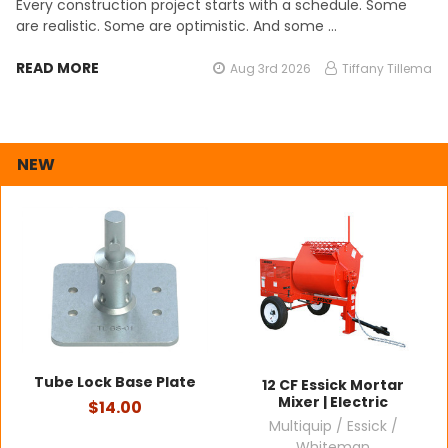
Every construction project starts with a schedule. Some
are realistic. Some are optimistic. And some …
READ MORE
Aug 3rd 2026
Tiffany Tillema
NEW
Tube Lock Base Plate
12 CF Essick Mortar
Mixer | Electric
$14.00
Multiquip / Essick /
Whiteman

### Task statement
Return each of the lines exactly as they appear above, with no images.

### Solved exercise
Every construction project starts with a schedule. Some
are realistic. Some are optimistic. And some …
READ MORE
Aug 3rd 2026
Tiffany Tillema
NEW
Tube Lock Base Plate
12 CF Essick Mortar
Mixer | Electric
$14.00
Multiquip / Essick /
Whiteman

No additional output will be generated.